A 2020 International Olympic Committee survey of more than 3,000 athletes worldwide found that 50% of respondents labeled “keeping myself motivated” as a major challenge and nearly a third said managing their mental health was difficult too. However, Meyer thinks that the athletes in Tokyo shouldn't have as big of a problem with motivation.

"I would suspect that motivation is not going to be an issue for them. Once the qualifications happened and they got their ticket stamped to go to Tokyo, I think they're motivated and ready to perform," she says.

Athletes are trained to compartmentalize and block out distractions to perform during a game, and Meyer says they've used this extra time to also strengthen and condition their minds. Just as athletes have adapted their workouts to be at home or virtually with their teammates, they've also trained more in mental visualization and imagery and stress reduction or concentration techniques.

"We really tried to find competitive advantages working on things that we might not typically get a chance to work on," notes Meyer.

One major difference of the Tokyo Olympics is the lack of spectators in the stands. While it will make for a different experience for fans of the games, Meyer says athletes have been dealing with this environment and lack of normal support for some time — from local little leagues to professional sports.

"I'm labeling this 'F-cubed': friends, family and fans," she says. "I think that has been good lead up and good practice to what they're facing in Tokyo because their friends and family can't come and watch them and there are few, if any, fans there... [so] getting back into that environment in Tokyo will be easier."

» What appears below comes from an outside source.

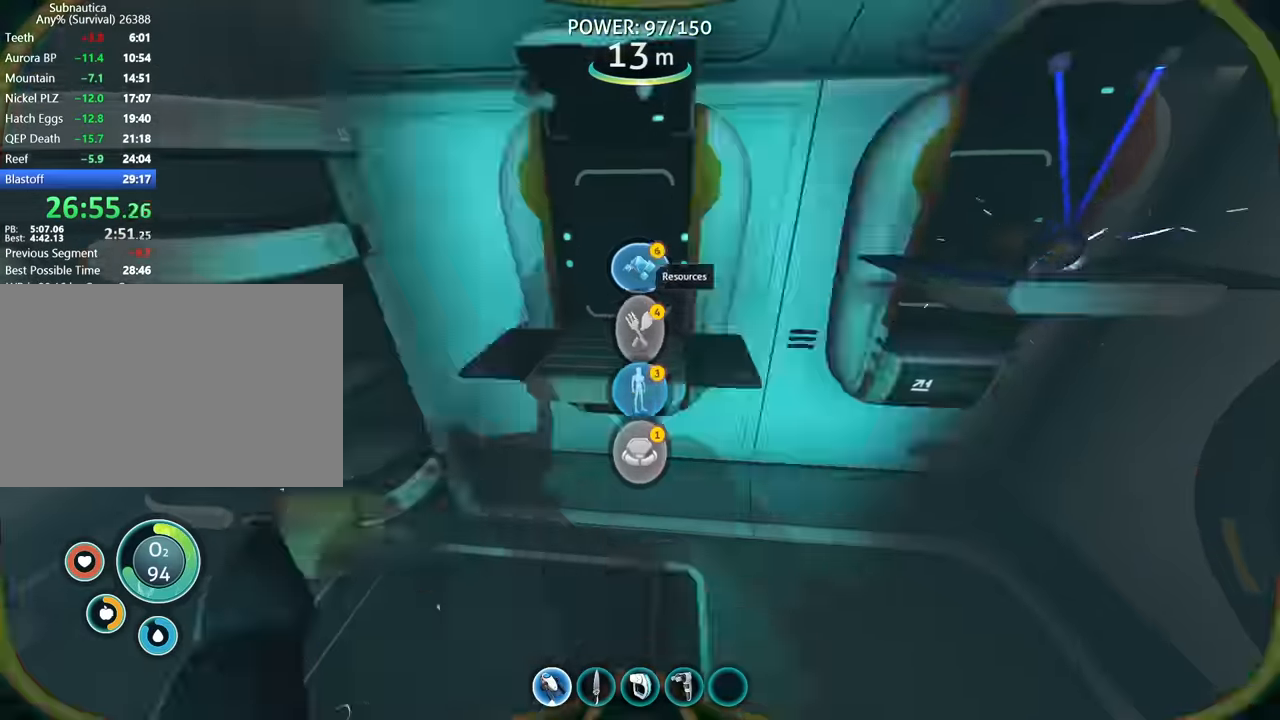
{"keys": ["shift"], "mouse": [], "events": [[33, "mouse_left", "up"], [133, "mouse_left", "down"], [200, "mouse_left", "up"], [267, "shift", "down"]]}
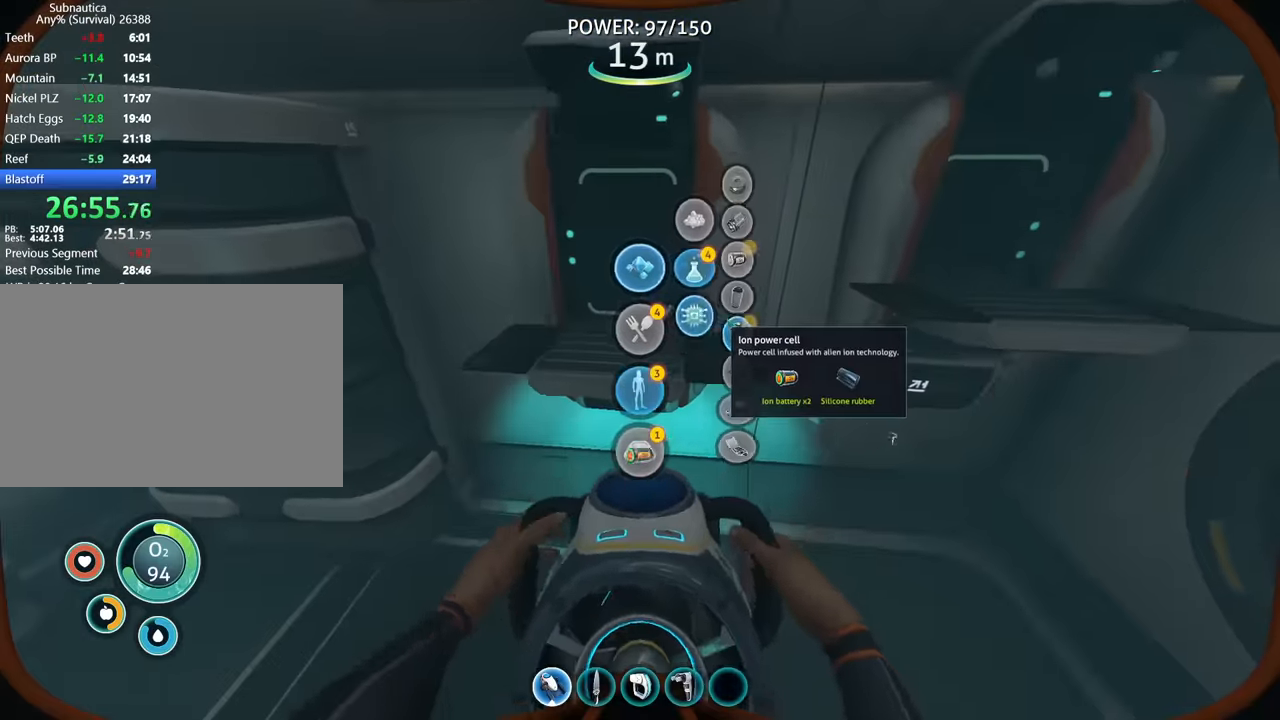
{"keys": [], "mouse": [], "events": [[33, "mouse_left", "down"], [133, "mouse_left", "up"], [300, "shift", "up"], [333, "mouse_left", "down"], [400, "mouse_left", "up"]]}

Meyer says that one of her athletes said the lack of spectators made the Olympics seem like, "Just another game, just another competition because they wouldn't normally get over-the-top support. And so this just seemed really normal, less stressful and she was more able to concentrate in that environment."

Meyer says there is another element of COVID anxiety, especially for athletes in a team sport. She says this goes beyond not knowing the long-term physical and health implications if you get the virus to continue elite participation in your sport. If you are identified as a close contact of someone who has the virus, your entire team may need to quarantine, which will impact your training and competition schedule.

Along with this anxiety is a greater sense of guilt if you do test positive, notes Meyer. "We're gonna see sort of that little contact tracing. I mean there's so much to keep an eye on in the pools and in the pitches, but there's also some of this background that's just unique. We're not used to seeing this in a competitive environment," she says.

With all these variables impacting the 2020 Olympics, Meyer has no doubt that there will be studies into the future of both athletic performance and mental health. "I think there will certainly be a lot of retrospective research conducted trying to identify the factors that certainly were contributors to people's ability to be successful so that we can keep doing those things in the future," she says.

Likewise, they'll look at what contributed to athletes and staff getting off-track to avoid them. For now, Meyer encourages being students of the game and cheering for the athletes who have waited so long to compete on the global stage.